Towards Collinear Laser Spectroscopy of Radioactive Molecules Utilizing In-trap Produced Molecular Ion Beam

Abstract

Molecules containing short-lived isotopes, namely radioactive molecules, are among the most promising candidates for probing new physics beyond the Standard Model, although their production and spectroscopic measurements remain technically challenging. Here, we demonstrate an integrated methodology that combines formation of molecular ion beams in a radiofrequency quadrupole cooler-buncher with collinear laser spectroscopy.
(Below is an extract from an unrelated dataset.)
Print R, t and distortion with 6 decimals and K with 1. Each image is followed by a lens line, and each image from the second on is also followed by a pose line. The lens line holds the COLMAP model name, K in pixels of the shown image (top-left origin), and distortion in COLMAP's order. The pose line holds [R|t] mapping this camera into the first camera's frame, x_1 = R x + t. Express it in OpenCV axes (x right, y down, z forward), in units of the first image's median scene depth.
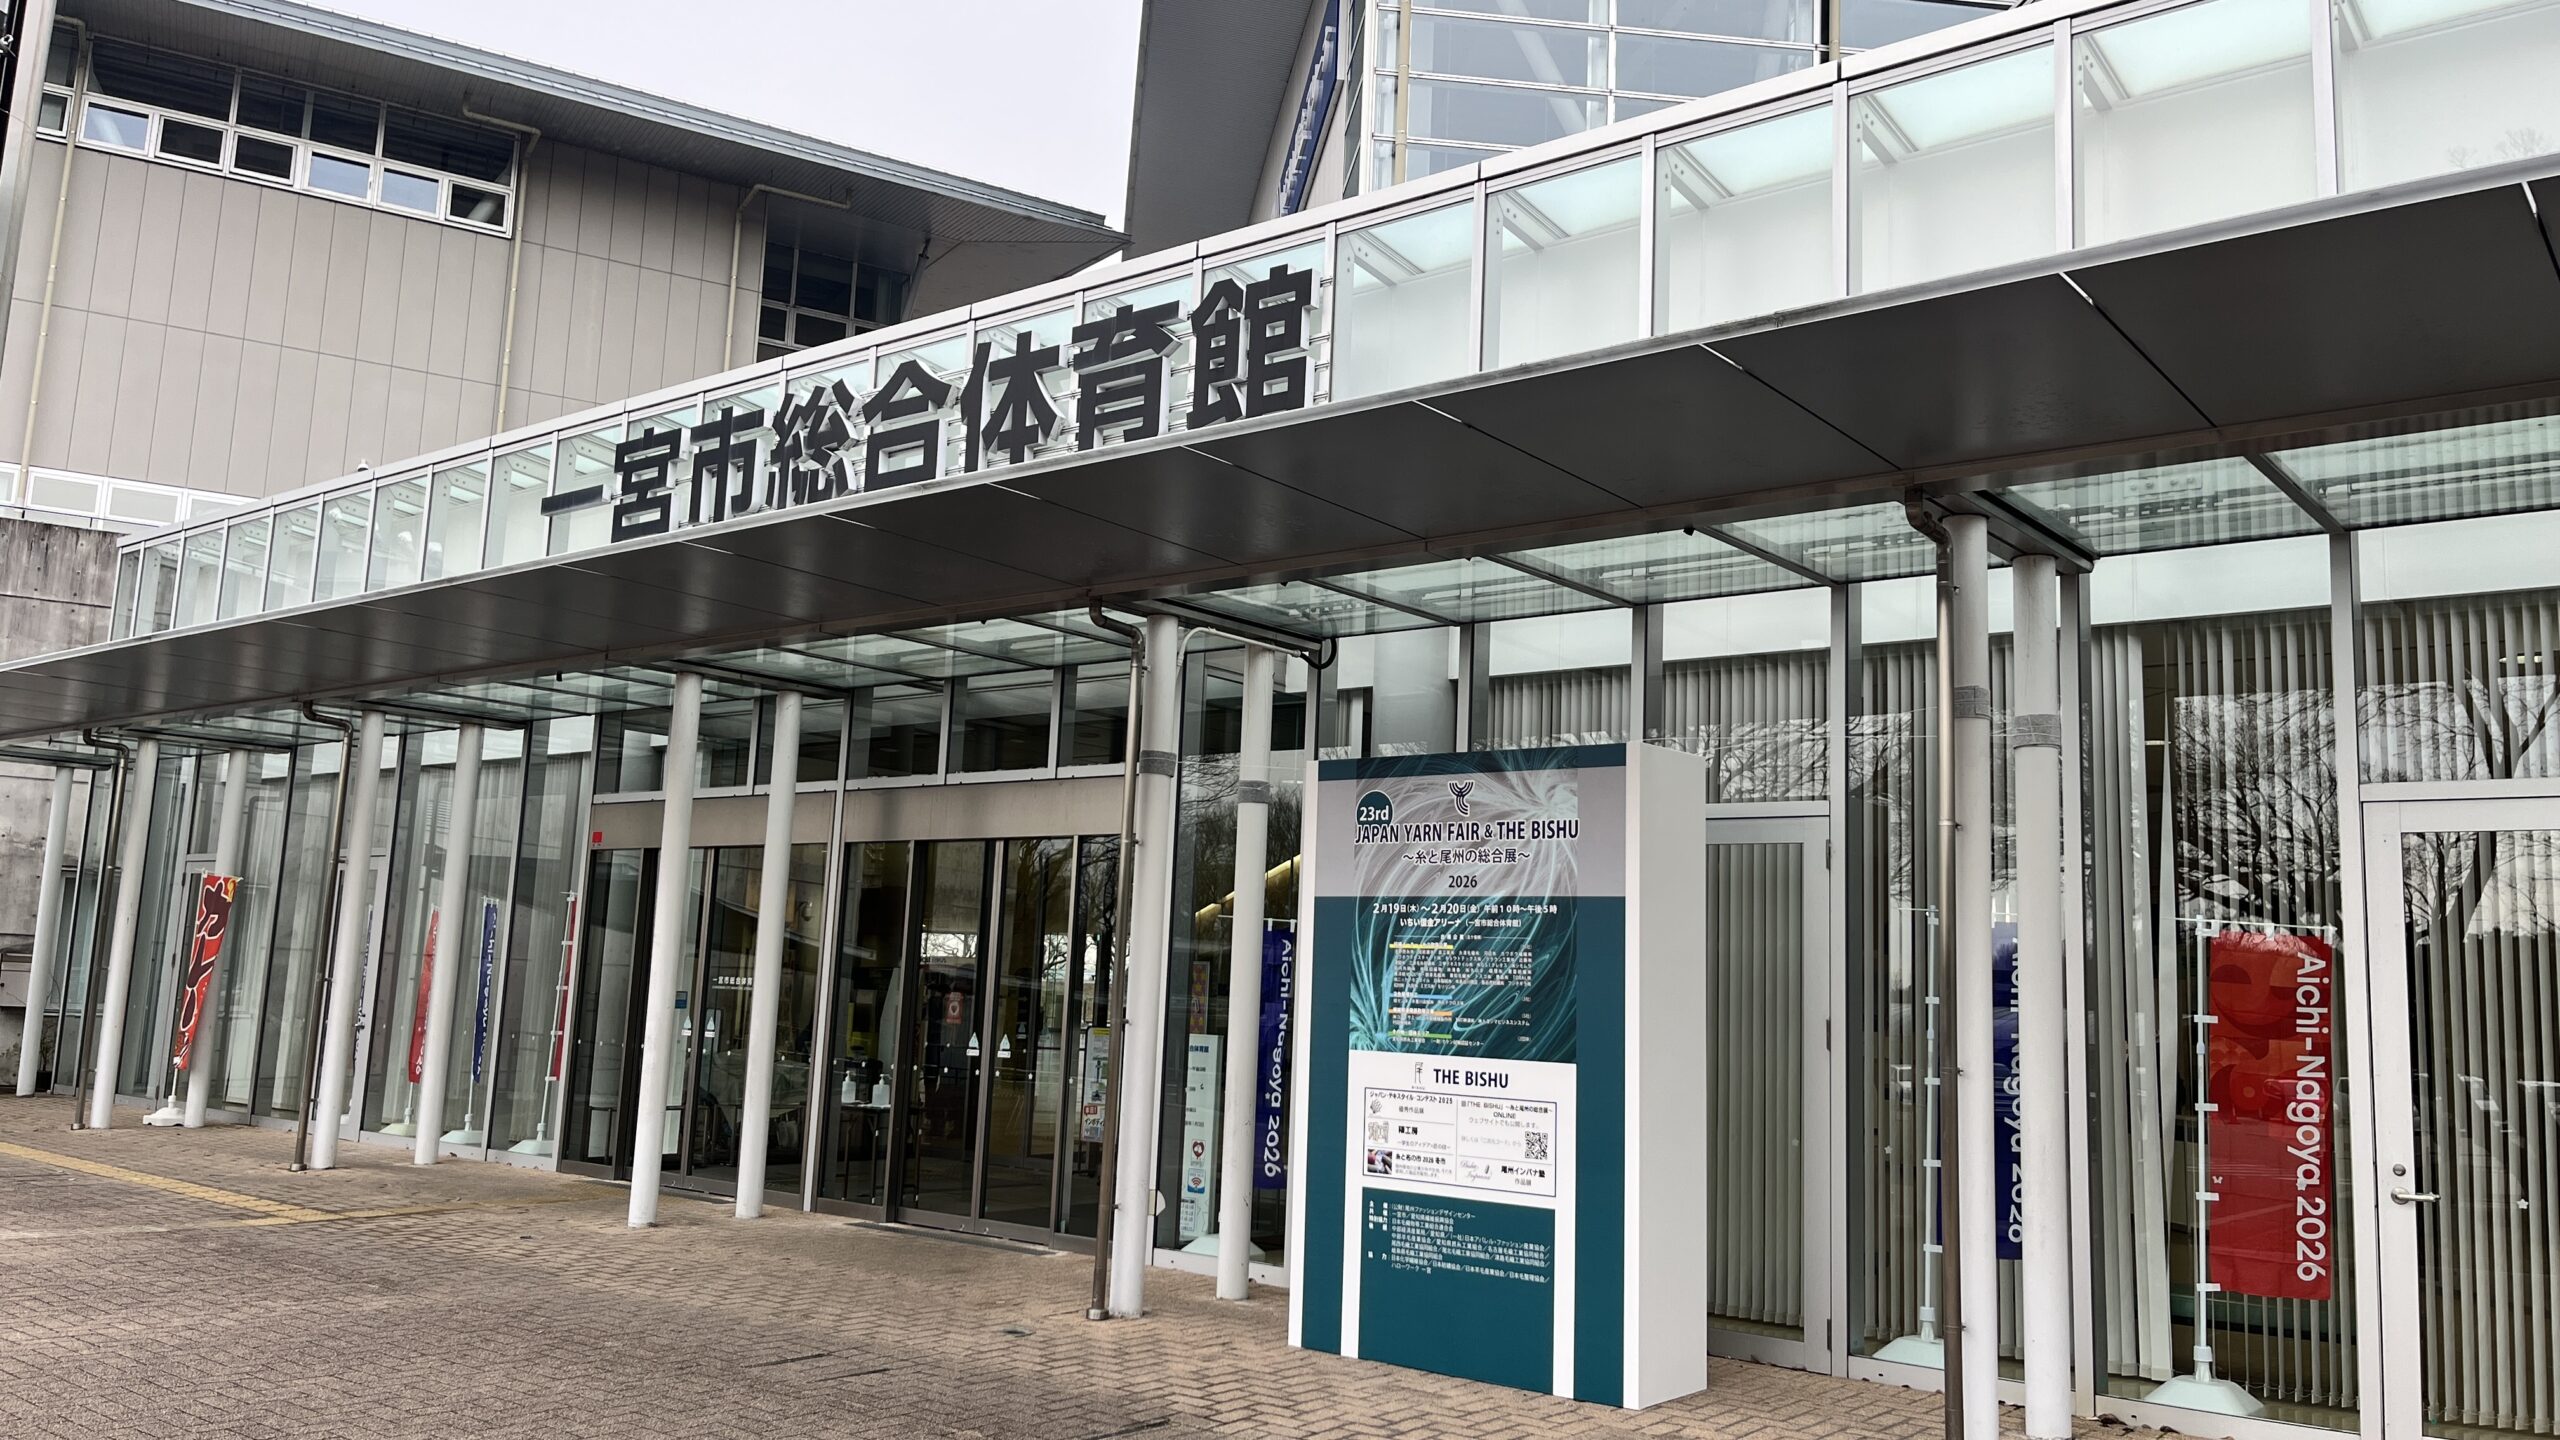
lens RADIAL K [[1918.7, 0, 1283.9], [0, 1918.7, 722.6], [0, 0, 1]] dist [0.050069, -0.031084]
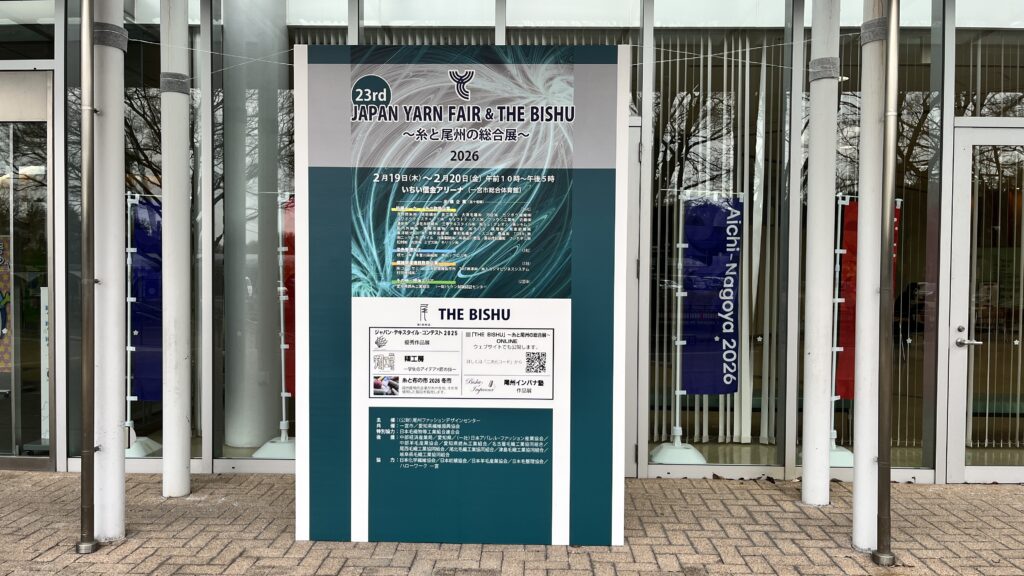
lens RADIAL K [[767.5, 0, 512.1], [0, 767.5, 294.8], [0, 0, 1]] dist [0.050069, -0.031084]
pose [[0.791779, -0.056536, 0.608185, -0.183441], [-0.063313, 0.982747, 0.173781, 0.083360], [-0.607517, -0.176103, 0.774539, 0.594642]]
As a proof-of-principle experiment, we successfully produce molecular ions such as $\rm BaF^+$ and $\rm YbF^+$ via in-trap ion-molecule reactions and perform high-resolution laser spectroscopy of the target molecule $\rm ^{138}BaF$. Vibrational and rotational structures of $\rm ^{138}BaF$ across different electronic states are obtained using resonance-enhanced multiphoton ionization schemes, confirming the feasibility of the proposed methodology. This work establishes a practical route for future formation and spectroscopic studies of short-lived radioactive molecules, such as those containing $\rm ^{225}Ra$, at radioactive ion beam facilities.

Figures (6)

• Figure 1: Schematic of the offline PLASEN setup and their electrostatic components. The main systems required for performing collinear laser spectroscopy of molecules are highlithed: (a) molecular production in RFQ-CB; (b) neutralization of molecular ions in CEC; (c) REMPI of molecules in IR.
• Figure 2: Mass spectra of the molecular products and remaining unreacted reactants from ion-molecule reactions in the RFQ-CB: (a) $\mathrm{Ba^{+}+CF_4}$; (b) $\mathrm{Yb^{+}+CF_4}$
• Figure 3: Time of flight (TOF) spectra of the molecular products and residual reactants from ion-molecule reactions in the RFQ-CB: (a) $\mathrm{Ba^{+}+CF_4}$; (b) $\mathrm{Yb^{+}+CF_4}$
• Figure 4: Relative amount of formed molecular ions $\mathrm{BaF^{+}}$ created in the RFQ-CB and the residual amount of reactants $\mathrm{Ba^{+}}$ as a function of the flow rate used for $\mathrm{CF_{4}}$. The relative amount of $\mathrm{Ba^{+}}$ and $\mathrm{BaF^{+}}$ indicated on the y-axis are normalized to their respective maximum values and are given in arbitrary units (a.u.).
• Figure 5: Vibronic spectrum of $\mathrm{D~^{2}\Sigma^{+}\leftarrow X~^{2}\Sigma^{+}}$ transition in $\mathrm{^{138}BaF}$ through (1+1)-REMPI scheme (inset).